Study text:
Later part of the post is detailed story about how I did performance debugging and optimization for non-existent problem. It is more about sharing the lessons learned.

What happened next

I pasted my code and logs to the AI, asking, “I want to first understand what connection overhead is and how to solve it.”

The AI assistant explained connection overhead in detail—the time needed for TCP handshakes, TLS negotiation, and session establishment. It confidently analyzed my code and suggested several improvements to my HTTP transport configuration:

Increasing MaxIdleConns and MaxIdleConnsPerHost
Extending IdleConnTimeout
Implementing a more aggressive connection warmup strategy

But most critically, the AI endorsed and expanded upon my existing measurement, which used this function:

func SendRequestWithTiming(
    client *http.Client,
    url string,
    method string,
    reqBody []byte,
    headers map[string]string,
    requestID string,
    timeout time.Duration,
) ([]byte, TimingResult, error) {
    // ... other code ...

    // 1. DNS Resolution
    dnsStart := time.Now()
    hosts, dnsErr := net.LookupHost(hostName)
    result.DNSTime = time.Since(dnsStart)

    // 2. Connection Test - THIS IS THE PROBLEMATIC PART
    result.ConnectionTime = 0
    if len(hosts) > 0 {
        connStart := time.Now()
        // Extract port if included in URL
        port := "80"
        if strings.HasPrefix(url, "https://") {
            port = "443"
        }
        // ... port extraction logic ...

        conn, dialErr := net.DialTimeout("tcp", hosts[0]+":"+port, timeout/2)
        result.ConnectionTime = time.Since(connStart)

        if dialErr != nil {
            // Log error
        } else if conn != nil {
            conn.Close()
        }
    }

    // ... HTTP request code ...
}

The AI analyzed this code and even suggested enhancements, adding instrumentation to check if connections were being reused. I implemented these changes, but the problem persisted—we were still seeing 500ms connection times, even with ConnReuse: true in the logs.

The Rabbit Hole Got Deeper

Over several days, I spent hours implementing the AI’s suggestions:

Modified the connection pool settings
Implemented more aggressive warmup strategies
Added detailed logging
Increased timeouts
Experimented with HTTP/2 vs HTTP/1.1

Each time, I returned to the AI with my results, and each time it offered new theories and more sophisticated approaches. We discussed:

Network path analysis
Connection pipelining
DNS caching
Server-side TCP settings

The AI’s suggestions became increasingly complex, requiring significant code changes. I was spending more and more time chasing a performance issue that seemed stubborn and mysterious.

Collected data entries
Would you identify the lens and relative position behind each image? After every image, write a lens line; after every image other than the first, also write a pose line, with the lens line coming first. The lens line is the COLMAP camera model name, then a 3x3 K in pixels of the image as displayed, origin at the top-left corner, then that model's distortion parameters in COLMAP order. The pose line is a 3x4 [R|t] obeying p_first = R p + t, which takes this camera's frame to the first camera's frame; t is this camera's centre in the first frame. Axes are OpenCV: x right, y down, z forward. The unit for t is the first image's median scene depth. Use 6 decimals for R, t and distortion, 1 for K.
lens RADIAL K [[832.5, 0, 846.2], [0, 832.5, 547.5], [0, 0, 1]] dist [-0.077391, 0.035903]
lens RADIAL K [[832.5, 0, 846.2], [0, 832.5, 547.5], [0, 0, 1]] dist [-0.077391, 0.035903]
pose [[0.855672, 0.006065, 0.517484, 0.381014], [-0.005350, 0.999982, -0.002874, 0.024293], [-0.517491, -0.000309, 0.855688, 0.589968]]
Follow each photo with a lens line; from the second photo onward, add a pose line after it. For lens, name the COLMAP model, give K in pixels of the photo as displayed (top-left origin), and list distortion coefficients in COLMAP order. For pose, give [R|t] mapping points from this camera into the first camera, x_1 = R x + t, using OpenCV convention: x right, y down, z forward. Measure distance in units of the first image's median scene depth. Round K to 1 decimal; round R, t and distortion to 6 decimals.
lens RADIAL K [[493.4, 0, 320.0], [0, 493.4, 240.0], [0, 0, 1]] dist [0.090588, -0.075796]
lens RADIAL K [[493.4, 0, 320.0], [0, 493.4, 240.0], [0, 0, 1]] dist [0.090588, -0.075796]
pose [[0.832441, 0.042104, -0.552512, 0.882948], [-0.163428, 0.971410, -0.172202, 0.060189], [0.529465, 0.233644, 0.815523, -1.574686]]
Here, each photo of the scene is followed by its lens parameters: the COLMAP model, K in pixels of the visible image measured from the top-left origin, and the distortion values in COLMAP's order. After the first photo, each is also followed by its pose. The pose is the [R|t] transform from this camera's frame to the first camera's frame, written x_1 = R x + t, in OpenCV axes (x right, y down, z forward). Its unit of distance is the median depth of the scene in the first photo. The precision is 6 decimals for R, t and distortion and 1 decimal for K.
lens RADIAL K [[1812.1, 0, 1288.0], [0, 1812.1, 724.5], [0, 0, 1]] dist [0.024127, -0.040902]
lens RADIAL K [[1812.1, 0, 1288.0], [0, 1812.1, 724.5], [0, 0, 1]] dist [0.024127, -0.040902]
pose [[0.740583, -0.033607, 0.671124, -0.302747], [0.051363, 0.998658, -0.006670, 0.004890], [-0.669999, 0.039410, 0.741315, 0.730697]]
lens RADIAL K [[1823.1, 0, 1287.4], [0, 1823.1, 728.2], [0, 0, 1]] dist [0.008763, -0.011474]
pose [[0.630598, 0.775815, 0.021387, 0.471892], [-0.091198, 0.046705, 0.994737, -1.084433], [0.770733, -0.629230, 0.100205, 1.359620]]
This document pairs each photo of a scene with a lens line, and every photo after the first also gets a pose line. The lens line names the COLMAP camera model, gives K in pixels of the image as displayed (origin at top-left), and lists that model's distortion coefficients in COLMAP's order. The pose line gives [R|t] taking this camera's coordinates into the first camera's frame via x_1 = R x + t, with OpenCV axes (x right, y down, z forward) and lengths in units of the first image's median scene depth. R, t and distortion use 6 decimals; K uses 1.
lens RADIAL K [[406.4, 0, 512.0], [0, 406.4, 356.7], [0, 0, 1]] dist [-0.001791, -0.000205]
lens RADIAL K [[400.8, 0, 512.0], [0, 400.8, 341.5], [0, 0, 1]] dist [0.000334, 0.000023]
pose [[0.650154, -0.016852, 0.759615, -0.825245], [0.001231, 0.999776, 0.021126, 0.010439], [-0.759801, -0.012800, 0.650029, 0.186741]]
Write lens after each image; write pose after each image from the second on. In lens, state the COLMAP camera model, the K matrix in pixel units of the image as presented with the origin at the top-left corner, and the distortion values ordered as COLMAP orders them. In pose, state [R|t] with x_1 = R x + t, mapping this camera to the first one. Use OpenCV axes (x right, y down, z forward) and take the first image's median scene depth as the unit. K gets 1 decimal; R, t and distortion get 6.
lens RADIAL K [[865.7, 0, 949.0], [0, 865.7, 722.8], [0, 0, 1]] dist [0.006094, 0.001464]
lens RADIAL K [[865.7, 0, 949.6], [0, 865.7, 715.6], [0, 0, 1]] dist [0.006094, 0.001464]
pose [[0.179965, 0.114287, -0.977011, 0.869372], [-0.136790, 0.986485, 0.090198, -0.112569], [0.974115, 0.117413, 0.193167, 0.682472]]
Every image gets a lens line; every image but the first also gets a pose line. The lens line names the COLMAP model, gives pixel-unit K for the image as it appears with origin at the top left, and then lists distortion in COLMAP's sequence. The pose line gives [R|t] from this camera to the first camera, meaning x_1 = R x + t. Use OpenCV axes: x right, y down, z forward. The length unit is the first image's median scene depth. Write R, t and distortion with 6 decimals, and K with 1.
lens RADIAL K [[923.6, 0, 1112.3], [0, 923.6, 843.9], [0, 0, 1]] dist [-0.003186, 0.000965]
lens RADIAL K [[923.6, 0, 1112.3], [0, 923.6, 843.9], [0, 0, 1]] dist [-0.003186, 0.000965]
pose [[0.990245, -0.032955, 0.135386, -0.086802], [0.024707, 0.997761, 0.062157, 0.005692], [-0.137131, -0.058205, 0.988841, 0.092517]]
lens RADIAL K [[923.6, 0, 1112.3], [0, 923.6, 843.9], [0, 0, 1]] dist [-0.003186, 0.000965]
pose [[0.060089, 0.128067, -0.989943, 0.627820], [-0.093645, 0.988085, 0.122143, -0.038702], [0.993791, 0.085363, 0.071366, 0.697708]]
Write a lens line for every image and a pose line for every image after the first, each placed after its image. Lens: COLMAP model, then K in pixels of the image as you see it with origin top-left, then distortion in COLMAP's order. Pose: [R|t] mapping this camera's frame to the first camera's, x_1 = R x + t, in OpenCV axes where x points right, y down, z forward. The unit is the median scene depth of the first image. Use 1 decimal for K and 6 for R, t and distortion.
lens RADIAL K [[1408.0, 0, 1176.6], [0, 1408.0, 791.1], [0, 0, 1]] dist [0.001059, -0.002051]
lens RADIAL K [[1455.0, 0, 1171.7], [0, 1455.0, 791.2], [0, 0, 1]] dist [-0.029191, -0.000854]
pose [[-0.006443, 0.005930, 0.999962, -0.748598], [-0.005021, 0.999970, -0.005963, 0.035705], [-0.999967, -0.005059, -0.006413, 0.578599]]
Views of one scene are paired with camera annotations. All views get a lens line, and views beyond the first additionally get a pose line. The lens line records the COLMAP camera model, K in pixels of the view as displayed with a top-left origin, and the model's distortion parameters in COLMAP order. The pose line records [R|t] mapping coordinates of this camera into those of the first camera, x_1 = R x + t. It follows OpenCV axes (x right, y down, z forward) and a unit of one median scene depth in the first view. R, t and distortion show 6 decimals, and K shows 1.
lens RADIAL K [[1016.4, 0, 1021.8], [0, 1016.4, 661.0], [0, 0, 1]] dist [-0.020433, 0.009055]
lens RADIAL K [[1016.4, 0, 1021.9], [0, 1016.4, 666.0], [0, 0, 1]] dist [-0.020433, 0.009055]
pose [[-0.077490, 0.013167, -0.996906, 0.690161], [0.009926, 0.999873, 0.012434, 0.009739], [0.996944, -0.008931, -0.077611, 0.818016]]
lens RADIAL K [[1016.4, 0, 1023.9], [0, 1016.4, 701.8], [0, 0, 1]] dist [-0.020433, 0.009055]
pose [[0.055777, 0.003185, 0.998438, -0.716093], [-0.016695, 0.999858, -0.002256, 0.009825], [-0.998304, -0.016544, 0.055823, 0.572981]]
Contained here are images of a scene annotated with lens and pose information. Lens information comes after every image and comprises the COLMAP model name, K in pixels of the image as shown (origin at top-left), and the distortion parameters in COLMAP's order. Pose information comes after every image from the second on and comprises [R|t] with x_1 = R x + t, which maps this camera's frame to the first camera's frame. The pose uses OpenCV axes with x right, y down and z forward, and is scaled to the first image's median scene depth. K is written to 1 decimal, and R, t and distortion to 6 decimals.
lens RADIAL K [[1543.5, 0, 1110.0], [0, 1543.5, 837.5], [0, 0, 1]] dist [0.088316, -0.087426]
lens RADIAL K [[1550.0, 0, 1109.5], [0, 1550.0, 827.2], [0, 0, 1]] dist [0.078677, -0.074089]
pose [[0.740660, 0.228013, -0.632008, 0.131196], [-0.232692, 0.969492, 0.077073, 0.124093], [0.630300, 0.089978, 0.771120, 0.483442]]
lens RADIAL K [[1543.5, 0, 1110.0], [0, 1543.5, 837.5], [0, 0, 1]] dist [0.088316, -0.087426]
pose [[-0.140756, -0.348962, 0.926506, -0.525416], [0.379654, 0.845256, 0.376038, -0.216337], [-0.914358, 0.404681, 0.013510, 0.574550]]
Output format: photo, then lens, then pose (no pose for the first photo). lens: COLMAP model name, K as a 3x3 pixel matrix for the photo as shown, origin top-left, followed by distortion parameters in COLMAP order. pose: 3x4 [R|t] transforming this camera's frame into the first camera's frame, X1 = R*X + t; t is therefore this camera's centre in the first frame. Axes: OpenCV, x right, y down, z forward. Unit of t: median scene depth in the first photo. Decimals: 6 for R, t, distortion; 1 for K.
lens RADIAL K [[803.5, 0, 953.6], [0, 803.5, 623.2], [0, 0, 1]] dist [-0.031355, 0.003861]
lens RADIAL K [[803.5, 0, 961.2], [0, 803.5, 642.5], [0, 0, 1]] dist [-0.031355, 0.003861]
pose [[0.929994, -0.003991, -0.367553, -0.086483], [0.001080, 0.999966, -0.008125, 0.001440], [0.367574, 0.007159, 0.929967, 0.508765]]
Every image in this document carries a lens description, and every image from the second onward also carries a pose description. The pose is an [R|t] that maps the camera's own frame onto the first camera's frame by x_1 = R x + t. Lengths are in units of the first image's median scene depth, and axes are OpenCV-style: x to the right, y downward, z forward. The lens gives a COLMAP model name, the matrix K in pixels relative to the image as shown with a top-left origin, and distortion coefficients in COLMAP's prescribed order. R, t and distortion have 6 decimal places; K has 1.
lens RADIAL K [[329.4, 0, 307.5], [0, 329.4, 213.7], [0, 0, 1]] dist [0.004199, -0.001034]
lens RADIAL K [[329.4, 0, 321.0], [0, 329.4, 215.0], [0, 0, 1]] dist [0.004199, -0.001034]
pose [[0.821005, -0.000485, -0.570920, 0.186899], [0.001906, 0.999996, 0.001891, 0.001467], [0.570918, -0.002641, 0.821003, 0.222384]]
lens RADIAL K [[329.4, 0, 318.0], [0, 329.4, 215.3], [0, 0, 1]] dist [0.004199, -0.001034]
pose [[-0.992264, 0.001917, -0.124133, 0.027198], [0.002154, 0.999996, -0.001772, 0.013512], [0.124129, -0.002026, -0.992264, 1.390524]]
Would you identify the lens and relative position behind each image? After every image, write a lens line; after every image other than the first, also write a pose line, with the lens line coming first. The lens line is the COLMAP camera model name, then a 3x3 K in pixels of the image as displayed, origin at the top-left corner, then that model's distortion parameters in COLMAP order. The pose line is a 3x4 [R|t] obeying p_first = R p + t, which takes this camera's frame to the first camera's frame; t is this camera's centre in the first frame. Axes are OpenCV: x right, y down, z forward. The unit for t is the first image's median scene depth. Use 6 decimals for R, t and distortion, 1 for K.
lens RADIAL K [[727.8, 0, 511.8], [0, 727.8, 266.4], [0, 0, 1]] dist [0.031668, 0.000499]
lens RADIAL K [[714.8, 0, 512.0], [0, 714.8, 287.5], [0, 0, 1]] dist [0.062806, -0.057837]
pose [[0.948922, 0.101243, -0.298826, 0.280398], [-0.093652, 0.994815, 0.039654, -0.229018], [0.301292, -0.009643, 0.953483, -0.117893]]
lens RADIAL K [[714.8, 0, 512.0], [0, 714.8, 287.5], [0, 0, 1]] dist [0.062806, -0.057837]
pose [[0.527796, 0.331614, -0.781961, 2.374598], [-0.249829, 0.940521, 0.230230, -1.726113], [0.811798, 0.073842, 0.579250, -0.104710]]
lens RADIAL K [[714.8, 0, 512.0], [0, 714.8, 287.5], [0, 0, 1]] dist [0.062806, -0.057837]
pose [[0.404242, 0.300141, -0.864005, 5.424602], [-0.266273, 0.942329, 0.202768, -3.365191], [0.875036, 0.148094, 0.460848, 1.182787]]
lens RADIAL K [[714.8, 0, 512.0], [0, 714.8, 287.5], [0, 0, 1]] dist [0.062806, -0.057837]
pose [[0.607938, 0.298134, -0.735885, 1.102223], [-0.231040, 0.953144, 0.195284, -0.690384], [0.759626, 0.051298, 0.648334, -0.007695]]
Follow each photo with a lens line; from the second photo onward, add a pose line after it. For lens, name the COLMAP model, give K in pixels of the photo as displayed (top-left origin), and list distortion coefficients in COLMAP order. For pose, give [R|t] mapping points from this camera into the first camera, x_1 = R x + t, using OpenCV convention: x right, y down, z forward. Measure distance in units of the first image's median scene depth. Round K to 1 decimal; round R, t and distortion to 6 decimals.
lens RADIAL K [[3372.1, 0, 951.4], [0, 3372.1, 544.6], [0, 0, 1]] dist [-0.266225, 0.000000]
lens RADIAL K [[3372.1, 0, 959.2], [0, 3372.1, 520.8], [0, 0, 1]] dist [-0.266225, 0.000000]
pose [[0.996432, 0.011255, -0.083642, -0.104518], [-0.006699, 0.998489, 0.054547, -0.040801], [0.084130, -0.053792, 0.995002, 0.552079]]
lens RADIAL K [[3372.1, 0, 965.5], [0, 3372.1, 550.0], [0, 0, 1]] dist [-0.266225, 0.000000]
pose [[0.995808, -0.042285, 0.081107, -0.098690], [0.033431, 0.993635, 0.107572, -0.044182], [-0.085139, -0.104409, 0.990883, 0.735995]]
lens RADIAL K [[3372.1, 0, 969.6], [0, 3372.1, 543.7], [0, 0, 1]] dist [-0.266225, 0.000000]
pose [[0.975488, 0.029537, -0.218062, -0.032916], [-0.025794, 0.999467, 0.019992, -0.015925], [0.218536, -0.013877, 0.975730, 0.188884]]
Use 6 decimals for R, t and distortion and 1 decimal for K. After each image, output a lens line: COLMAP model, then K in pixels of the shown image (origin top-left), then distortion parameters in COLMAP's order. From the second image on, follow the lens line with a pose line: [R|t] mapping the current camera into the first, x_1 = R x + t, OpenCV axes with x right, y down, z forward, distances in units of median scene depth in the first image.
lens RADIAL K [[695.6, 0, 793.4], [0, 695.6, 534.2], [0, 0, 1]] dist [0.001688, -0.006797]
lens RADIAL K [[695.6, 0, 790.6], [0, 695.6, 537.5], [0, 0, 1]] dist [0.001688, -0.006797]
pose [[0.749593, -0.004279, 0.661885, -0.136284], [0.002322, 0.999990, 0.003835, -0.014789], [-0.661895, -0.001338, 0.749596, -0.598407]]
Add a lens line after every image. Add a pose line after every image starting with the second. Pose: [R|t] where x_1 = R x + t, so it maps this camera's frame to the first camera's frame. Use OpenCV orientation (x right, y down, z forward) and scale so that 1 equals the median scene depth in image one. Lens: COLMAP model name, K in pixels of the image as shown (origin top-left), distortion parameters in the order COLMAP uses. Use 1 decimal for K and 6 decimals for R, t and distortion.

Exercise description:
Please pick up the post about debugging a nonexistent connection-overhead problem and continue it from its last sentence.

Task result:
How it was supposed to be measured

I was supposed to use Go’s httptrace package to measure the right http connection overhead.

func SendRequestWithTiming(...)
    ...
    var dnsStart, dnsEnd, connectStart, connectEnd, tlsStart, tlsEnd time.Time
    
    // Create HTTP request
    req, reqErr := http.NewRequest(method, url, bytes.NewBuffer(reqBody))
    
    // Set up HTTP tracing
    trace := &httptrace.ClientTrace{
        DNSStart: func(info httptrace.DNSStartInfo) {
            dnsStart = time.Now()
            // Log DNS start
        },
        DNSDone: func(info httptrace.DNSDoneInfo) {
            dnsEnd = time.Now()
            // Log DNS completion
        },
        ConnectStart: func(network, addr string) {
            connectStart = time.Now()
            // Log connection start
        },
        ConnectDone: func(network, addr string, err error) {
            connectEnd = time.Now()
            // Log connection completion
        },
        GotConn: func(info httptrace.GotConnInfo) {
            // Log connection details
            result.ConnectionReused = info.Reused
        },
        // More trace points...
    }
    ...
}

I0514 18:45:12.882154       1 latency_prediction_based.go:646] requestID: 451 -  Timing breakdown took, DNS: 0ms, Conn: 0ms, ConnReuse: true, Req: 0ms, Send: 18ms, Read: 2ms, Parse: 0ms, Total: 21ms

Connection time: 0ms. The 500ms overhead just disappeared beacuse 500ms connection overhead never existed in the first place.